Section 29 sets out the criteria for the making of an assessment order, which are that:

  1. the person appears to have mental illness, and
  2. because the person appears to have mental illness, they appear to need immediate treatment to prevent:
    1. serious deterioration in their mental or physical health, or
    2. serious harm to themselves or another person, and
  3. if an assessment order is made, then they can be assessed, and
  4. there is no less restrictive means reasonably available to enable the person to be assessed.

In deciding whether the assessment criteria apply, the doctor or mental health practitioner may consider other information provided by a third party.

Before making the order, the doctor or mental health practitioner must explain to the person being assessed that they will be examined and the purpose of that examination (to the extent that is reasonable in the circumstances) (s. 30).

They must also give the person a statement of rights once the order is made.

Practice tip

At this stage of the process, it is not necessary for the doctor or mental health practitioner to find definitively that the person has a mental illness or does need treatment; it is enough to find they appear to.

Community and inpatient assessment orders – effect and duration

If a community assessment order is made, the person can be compulsorily examined in the community. Such an order lasts for up to 24 hours.

However, if the doctor or mental health practitioner is satisfied the person cannot be assessed in the community, they may instead make an inpatient assessment order which enables the person to be taken to and detained in a designated mental health service, such as the psychiatric unit of a public hospital, in order to be examined.

The doctor or mental health practitioner also has the power to vary a community assessment order to an inpatient assessment order (and vice versa).

Once on an inpatient assessment order, a person must be taken to a designated mental health service within 72 hours. The order expires 24 hours after they are received at the service.

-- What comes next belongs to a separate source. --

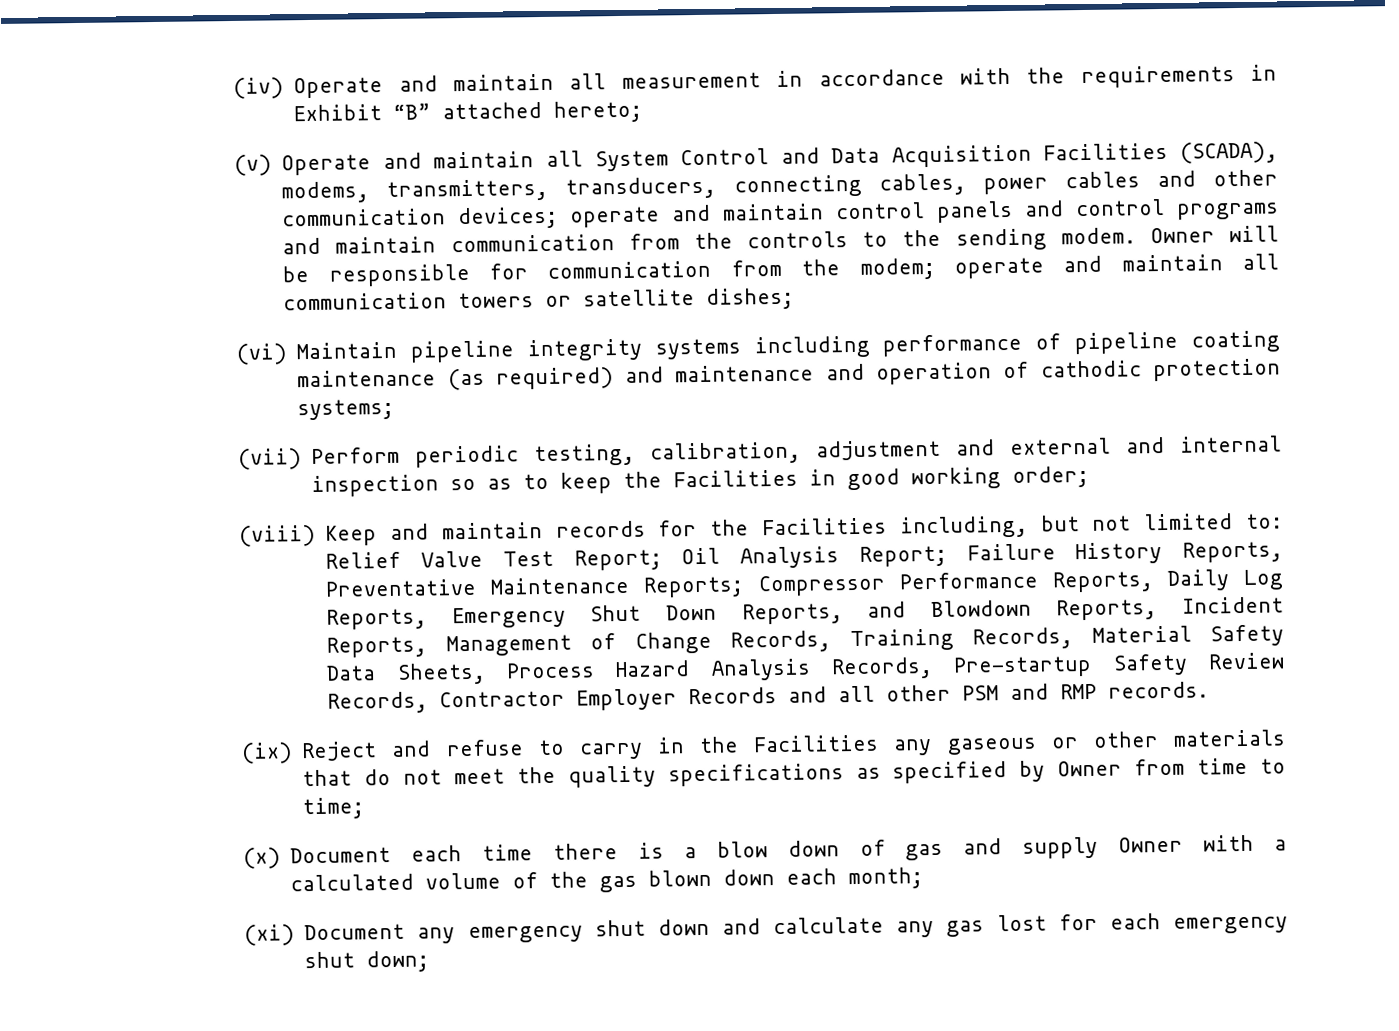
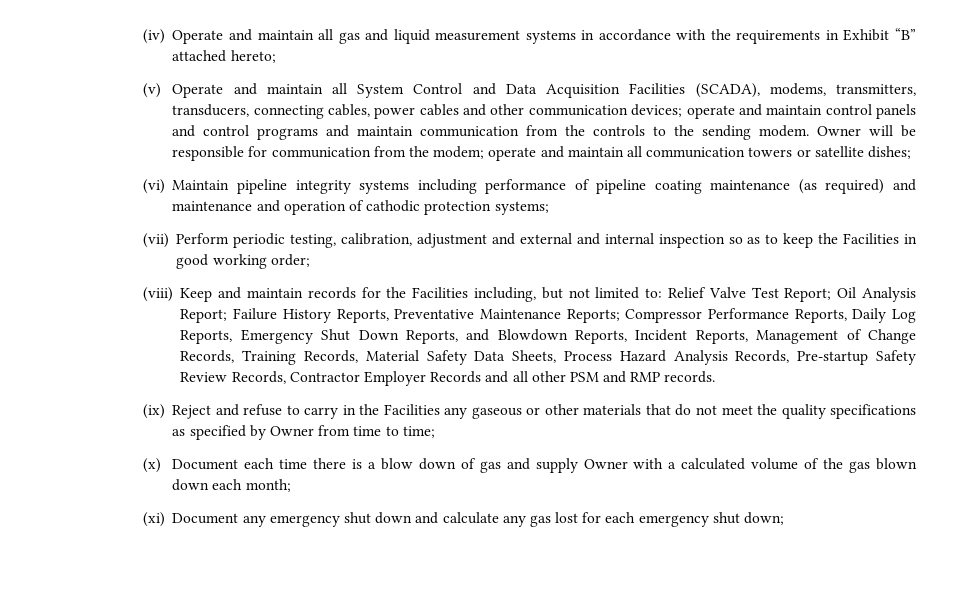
[621,72,761,89] measurement -> [338,29,576,44] gas and liquid measurement systems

However, if they are not received at a service in that time, the order expires after the initial 72 hour period.

Before an assessment order expires, the person must be examined by an authorised psychiatrist to determine whether the treatment criteria are met, and whether to make a temporary treatment order. That authorised psychiatrist must be a different person to the person who made the assessment order (s. 47).

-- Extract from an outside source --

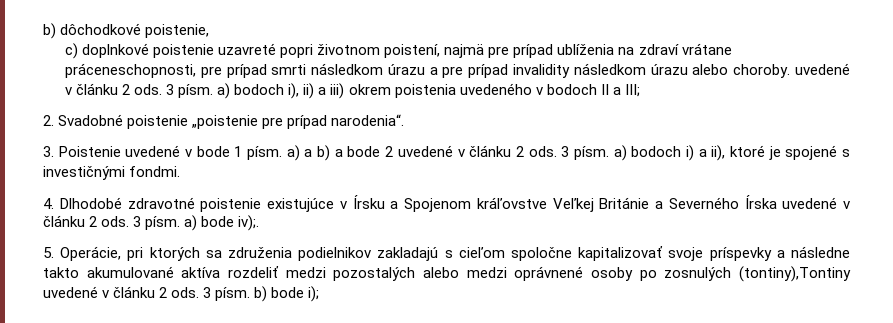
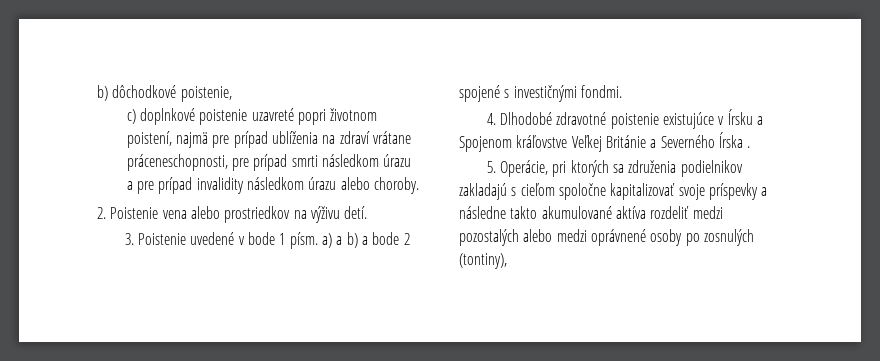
[795,63,851,75] [64,83,640,99] [43,114,405,129] uvedené v článku 2 ods. 3 písm. a) bodoch i), ii) a iii) okrem poistenia uvedeného v bodoch II a III; // 2. Svadobné poistenie „poistenie pre prípad narodenia“. -> [97,206,368,223] // 2. Poistenie vena alebo prostriedkov na výživu detí.
[397,145,781,161] uvedené v článku 2 ods. 3 písm. a) bodoch i) a ii), ktoré je -> (410, 239) none
[782,197,850,209] [43,215,260,231] uvedené v článku 2 ods. 3 písm. a) bode iv);. -> [747,146,751,148] .
[738,266,851,282] [43,286,320,302] (tontiny),Tontiny uvedené v článku 2 ods. 3 písm. b) bode i); -> [459,253,507,269] (tontiny),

If the authorised psychiatrist, after examining the person, is unable to make this determination, then they may extend the assessment order up to two times (on each occasion for a maximum of 24 hours) (ss. 28–37).

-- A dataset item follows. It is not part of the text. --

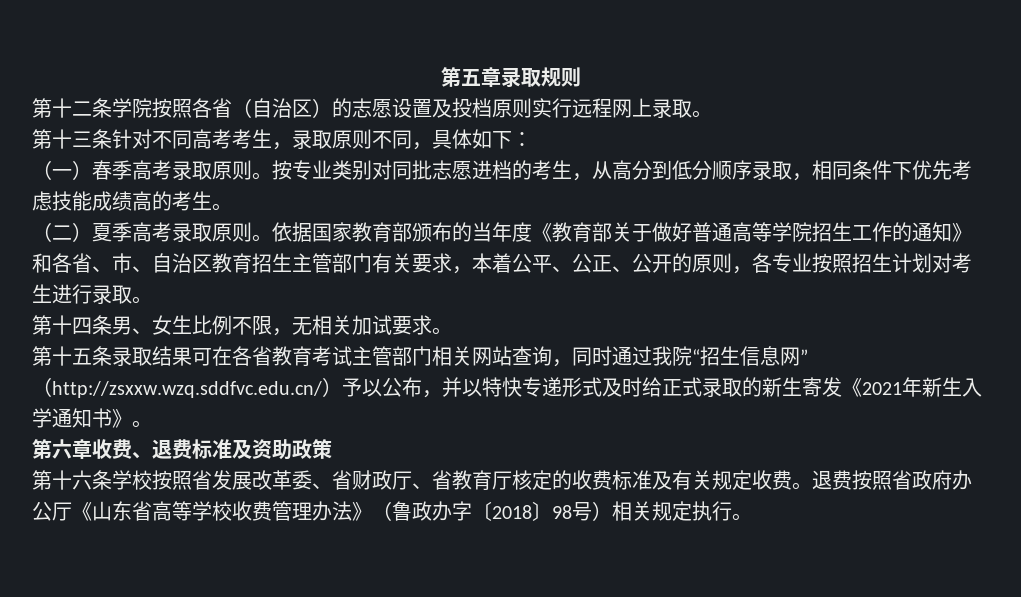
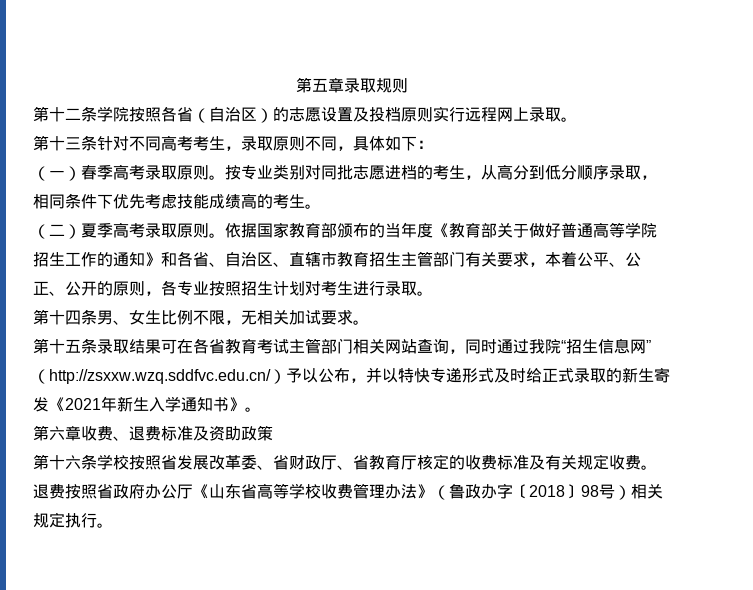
[112,253,212,273] 市、自治区 -> [225,251,337,267] 自治区、直辖市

Treatment on an assessment order

A person cannot be given mental health treatment while on an assessment order unless (under s. 38(2)):

  1. they give informed consent (see s. 69), or
  2. a registered medical practitioner employed by the mental health service is satisfied that urgent compulsory treatment is necessary to prevent serious deterioration in their mental or physical health or serious harm to themselves or another person.

Practice tips

  • The type of treatment a person can be forcibly given on an assessment order is significantly limited by section 38(2).
  • If a person is concerned about being given treatment they don’t agree with, they can make a complaint to the Mental Health Complaints Commissioner.

Challenging an assessment order

A person cannot challenge or appeal against their assessment order at the Mental Health Tribunal, however they can make a complaint to the Mental Health Complaints Commissioner.

General practice tips for assessment orders

  • An assessment order is the start of the process for compulsory mental health treatment. It is only a short-term order, designed to allow a person to be assessed by an authorised psychiatrist to see if they meet the criteria for compulsory treatment.
  • Check the time limits carefully. If an assessment order expires before a temporary treatment order is made, the person cannot be given compulsory treatment. A new assessment order would have to be made to restart the process.
  • Voluntary assessment and treatment is preferred. However if an assessment order is made, a community assessment order rather than an inpatient assessment order should be made wherever possible, consistent with s. 11(1)(a) and (d).
  • An assessment order cannot be challenged at the Mental Health Tribunal. If your client is concerned about an assessment order or the compulsory treatment they have been given whilst on the order, they can make a complaint to the mental health service or the Mental Health Complaints Commissioner.